Und dann war noch etwas Schönes zu entdecken. Ein tschechischer Grabstein, der es aufgreift, wie all die Grabsteine aus dem 19. Jhd um ihn herum gestaltet wurden und der eine so intensiv schöne Inschrift hat, dass ich sie Euch nicht vorenthalten will:

„Der letzte Ton der Geige verklingt plötzlich, Dein Herz, Vater, hat aufgehört zu schlagen, wir allein sind übrig und wir werden den Weg fortsetzen, den du gegangen bist und gehen wolltest.“

Was wäre gewesen, wenn die alten deutschen Friedhöfe nicht der Polonisierung bzw Zerstörung zum Opfer gefallen wären? Hätten sich vielleicht drei weitere Generationen sehr wohl vertragen können im kühlen Grabe nebeneinander und vielleicht sogar ein wenig die Bestattungskultur der Altvorderen übernommen? Der Friedhof in Ves/Wiese stellt diese Frage – 15 km Luftlinie von Görlitz…

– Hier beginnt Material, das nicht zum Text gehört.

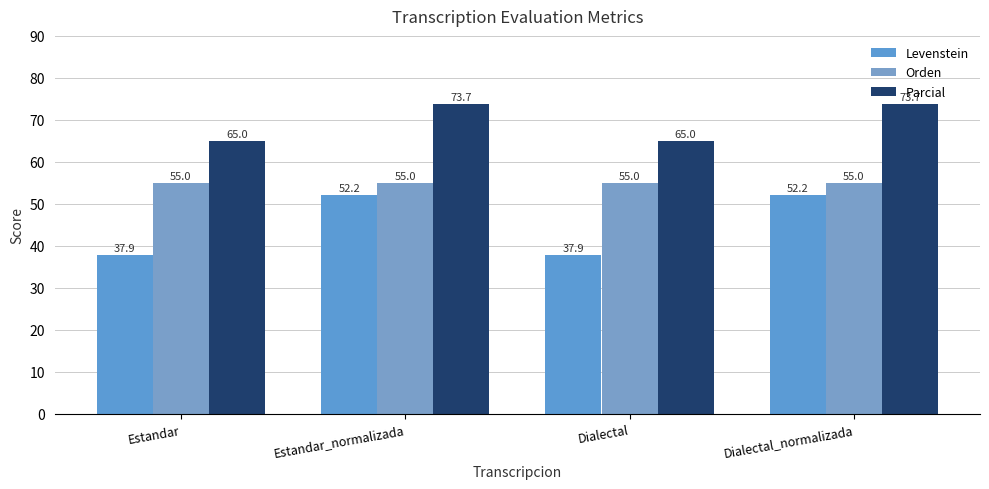

How many bars are there in each group?

3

… Und er sieht mich bestimmt wieder, dieser wundervolle Ort.

Unsere lieben Toten

Jemand hat sich bereits die Mühe gemacht, alle Grabsteine zu fotografieren und online zu katalogisieren, hier. Es sind 214 Grabsteine gelistet, falls jemand aus der Ferne gucken will oder Romane schreiben bzw Drehbücher.
Meine Begleitung sagte noch: „Überlege mal, und da steht auch 80 Jahre nach dem Krieg ein Friedhofslichtel auf so einem deutschen Babygrab…“
Ja, dieser Friedhof und seine lieben Toten sind nicht vergessen.